Dynasties which ruled South India, patronised construction of a series of architecturally beautiful temples that were carved out of stones. Interestingly, the construction technology used in these temples have progressed with time
Dravidian style temples are all carved out of stones. The use of stones and construction technology in these temples have progressed with time. Dynasties, which ruled the Southern part of India, patronised these constructions. Pallava (600-900 AD), Chola (900-1150AD), Pandya (1100-1350 AD), Vijayanagar (1350-1565 AD), Madura (1600-1800 AD) are some of the examples. The development of construction technology by these rulers is the subject of detailed research.

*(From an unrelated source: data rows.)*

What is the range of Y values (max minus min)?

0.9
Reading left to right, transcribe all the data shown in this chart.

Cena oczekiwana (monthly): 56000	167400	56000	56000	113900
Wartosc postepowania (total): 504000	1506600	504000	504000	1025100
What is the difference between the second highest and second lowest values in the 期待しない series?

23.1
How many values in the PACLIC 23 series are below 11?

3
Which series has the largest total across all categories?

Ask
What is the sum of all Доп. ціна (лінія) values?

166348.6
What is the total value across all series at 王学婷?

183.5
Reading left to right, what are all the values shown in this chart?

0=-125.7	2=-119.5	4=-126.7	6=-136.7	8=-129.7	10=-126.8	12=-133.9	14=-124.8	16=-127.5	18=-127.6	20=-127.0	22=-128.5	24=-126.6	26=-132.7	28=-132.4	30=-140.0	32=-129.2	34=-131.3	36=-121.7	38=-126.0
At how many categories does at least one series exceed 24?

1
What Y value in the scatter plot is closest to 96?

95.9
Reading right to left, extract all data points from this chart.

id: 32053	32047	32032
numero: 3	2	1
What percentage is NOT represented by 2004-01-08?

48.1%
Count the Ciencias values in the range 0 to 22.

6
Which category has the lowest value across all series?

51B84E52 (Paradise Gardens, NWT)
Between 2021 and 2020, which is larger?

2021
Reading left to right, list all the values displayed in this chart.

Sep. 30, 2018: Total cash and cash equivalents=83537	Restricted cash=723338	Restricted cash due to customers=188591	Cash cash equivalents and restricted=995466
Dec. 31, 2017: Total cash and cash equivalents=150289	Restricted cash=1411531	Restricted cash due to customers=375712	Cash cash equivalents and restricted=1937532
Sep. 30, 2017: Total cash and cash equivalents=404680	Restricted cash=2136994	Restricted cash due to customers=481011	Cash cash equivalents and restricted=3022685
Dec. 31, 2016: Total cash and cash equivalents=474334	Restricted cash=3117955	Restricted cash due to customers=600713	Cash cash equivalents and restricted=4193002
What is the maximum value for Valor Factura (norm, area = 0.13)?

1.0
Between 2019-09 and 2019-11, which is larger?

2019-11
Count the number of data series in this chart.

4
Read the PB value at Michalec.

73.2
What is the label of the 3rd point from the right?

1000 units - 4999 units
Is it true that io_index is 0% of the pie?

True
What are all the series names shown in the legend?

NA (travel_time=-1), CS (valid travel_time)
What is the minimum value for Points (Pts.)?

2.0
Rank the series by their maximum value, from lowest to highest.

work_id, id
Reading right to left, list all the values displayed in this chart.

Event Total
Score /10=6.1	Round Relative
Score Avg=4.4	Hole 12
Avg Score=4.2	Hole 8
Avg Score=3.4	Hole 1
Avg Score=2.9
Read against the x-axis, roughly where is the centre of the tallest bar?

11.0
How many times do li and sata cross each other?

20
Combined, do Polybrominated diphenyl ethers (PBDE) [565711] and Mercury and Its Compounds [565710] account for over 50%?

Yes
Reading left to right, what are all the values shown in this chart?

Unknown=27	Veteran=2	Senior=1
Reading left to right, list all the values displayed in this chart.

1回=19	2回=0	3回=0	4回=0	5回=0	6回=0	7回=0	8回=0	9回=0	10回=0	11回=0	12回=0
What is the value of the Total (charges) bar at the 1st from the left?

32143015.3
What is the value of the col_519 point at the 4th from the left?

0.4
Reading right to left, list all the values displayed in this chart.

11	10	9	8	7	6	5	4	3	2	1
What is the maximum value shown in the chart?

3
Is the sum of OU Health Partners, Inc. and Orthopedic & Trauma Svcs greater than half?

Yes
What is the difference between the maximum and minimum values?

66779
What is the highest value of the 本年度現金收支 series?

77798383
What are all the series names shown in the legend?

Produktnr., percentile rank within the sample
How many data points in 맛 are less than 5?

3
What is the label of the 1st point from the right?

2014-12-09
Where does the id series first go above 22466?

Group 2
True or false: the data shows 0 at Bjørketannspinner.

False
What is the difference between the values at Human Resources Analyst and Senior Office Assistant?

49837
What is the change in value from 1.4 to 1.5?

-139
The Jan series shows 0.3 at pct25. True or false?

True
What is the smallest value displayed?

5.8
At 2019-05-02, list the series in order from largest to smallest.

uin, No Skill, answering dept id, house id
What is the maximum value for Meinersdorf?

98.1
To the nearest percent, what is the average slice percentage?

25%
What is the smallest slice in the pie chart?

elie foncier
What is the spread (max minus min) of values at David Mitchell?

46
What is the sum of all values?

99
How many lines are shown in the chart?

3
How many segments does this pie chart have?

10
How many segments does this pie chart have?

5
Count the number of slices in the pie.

Excavation type temples were built during the reign of Pallava, King Mahendravarman. Rock cuts or large stones carved temples fall into this category. The art was further developed during the reign of Narasimhavarman, the second king of the Pallavas. The temples at Mahabalipuram date back to this period. There are two types of temples, inspired by chariots and pavilions. Each temple is carved out of a single solid stone. The sculptors had mastered the art of carving out stones during this period. Temples of various sizes are found here because existing stones were used as they were and where they were.
Located at a distance of 32 km from Chennai city, Mahabalipuram village is known for such architecture. There are about 40 temples in this place. There are 10 chariot temples in it. At that time, the experiment of shaping the temple into a chariot can be seen in many places in India. Of these, the five Pandava chariot temples near the beach are particularly noteworthy. All these chariots are of different sizes, big and small. In front of many chariots is a row of carved pillars.
The Dharmaraj Rath is very beautiful and resembles the structural temples developed in later times. We see the imitation of this type of carving in many temples of South India. The sculptors made such beautiful use of these innumerable stones scattered on the beach. These raths and pavilions are the basic structure which paved the way for developed temple architecture of later years.